Long lines and wait times at the polls are a voting rights issue. During recent presidential election years, horror stories have emerged across the South and the country about voters having to wait in line for several hours to cast a ballot. While such extreme stories are rare, in 2013 a bipartisan commission decried the fact that some 10 million voters had to wait at their polling place for half an hour or more, arguing that “no citizen should have to wait in line for more than 30 minutes to vote.” Some states and localities do a better job of cutting down on wait times than others. A report released this month [pdf] by the Caltech/MIT Voting Project finds that geography — where a voter lives — is the single biggest factor in determining wait times. Drawing on two large election data sets, the report found “average wait times in 2012 ranged from 1.7 minutes in Vermont to 42.3 minutes in Florida — a difference of a factor of 25 between these two states.”

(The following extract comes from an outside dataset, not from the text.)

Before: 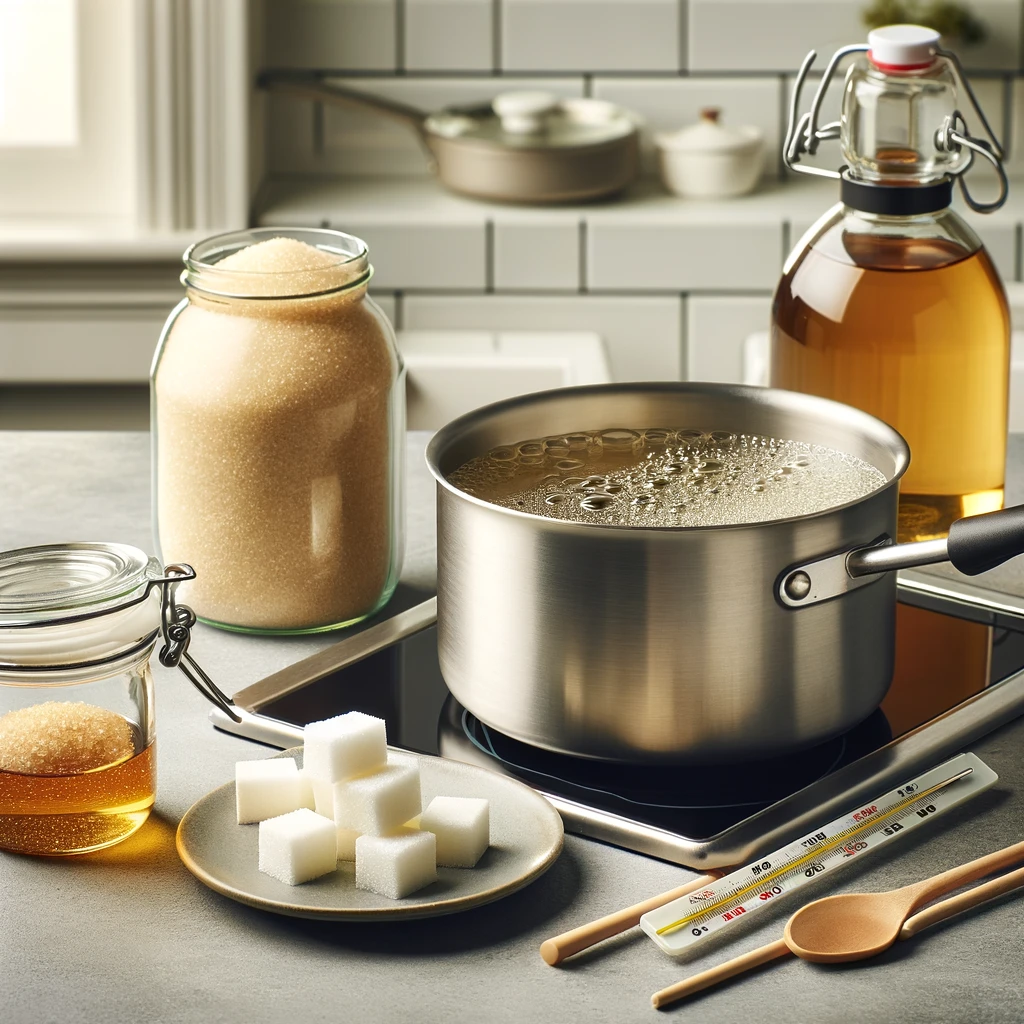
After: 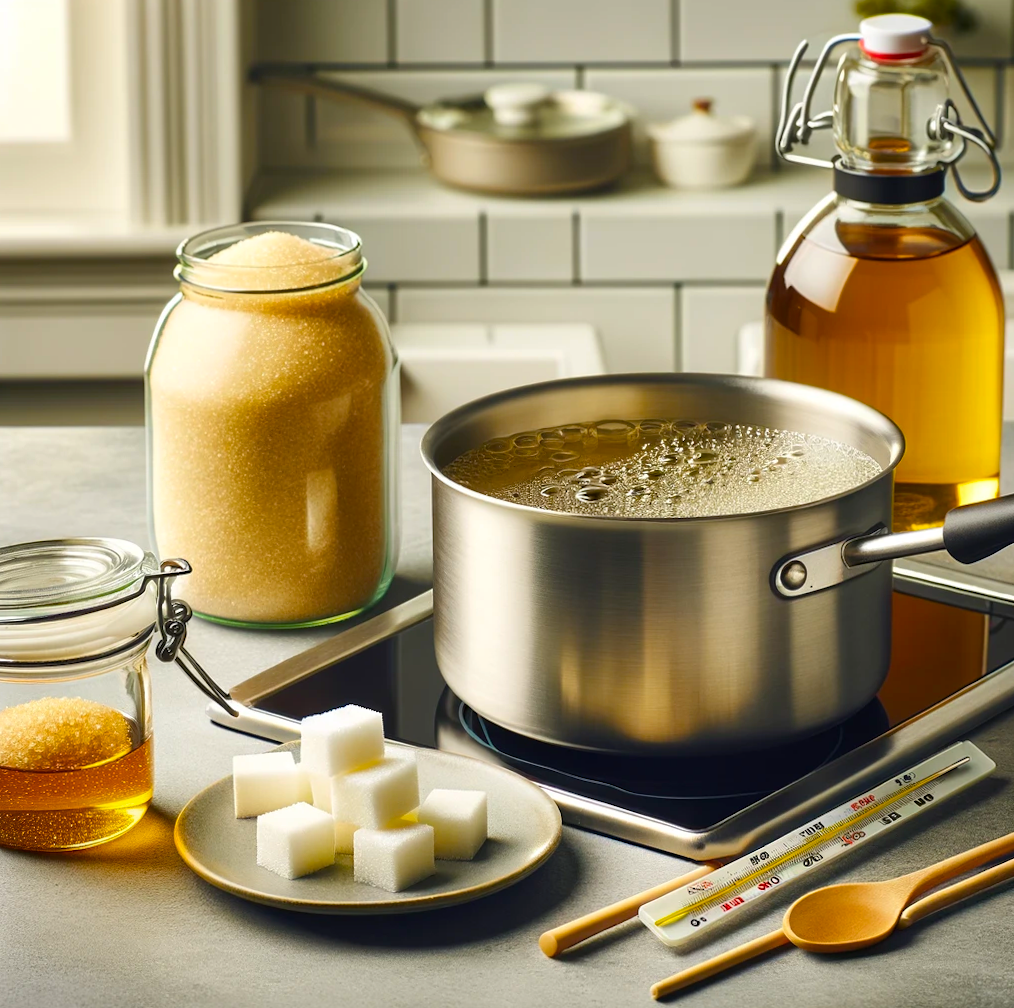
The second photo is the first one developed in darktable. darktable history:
rotate and perspective: rotation -0.45°, automatic cropping original format, crop left 0.008, crop right 0.992, crop top 0.012, crop bottom 0.988
color balance rgb: linear chroma grading › global chroma 15%, perceptual saturation grading › global saturation 30%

Southern states as a whole rank among the worst for voting wait times, with Florida, South Carolina and Virginia ranking among the bottom five. While having a higher number of voters in dense cities is a factor, the report notes that this can’t explain the differences between highly urban states like Florida and New Jersey, where the average wait time is five minutes.
Certain states also fare worse in multiple elections, pointing to deeper, structural problems in how elections are being run. Florida, Georgia, Maryland, South Carolina and Virginia were among the worst in terms of wait times in both the 2008 and 2012 presidential elections.
The Caltech/MIT study also echoed the findings of previous reports on the role of race. Overall, white voters enjoyed the lowest wait times at the polls, an average of 11.6 minutes nationally. The average wait times for African-American voters was more than twice that: 23.3 minutes.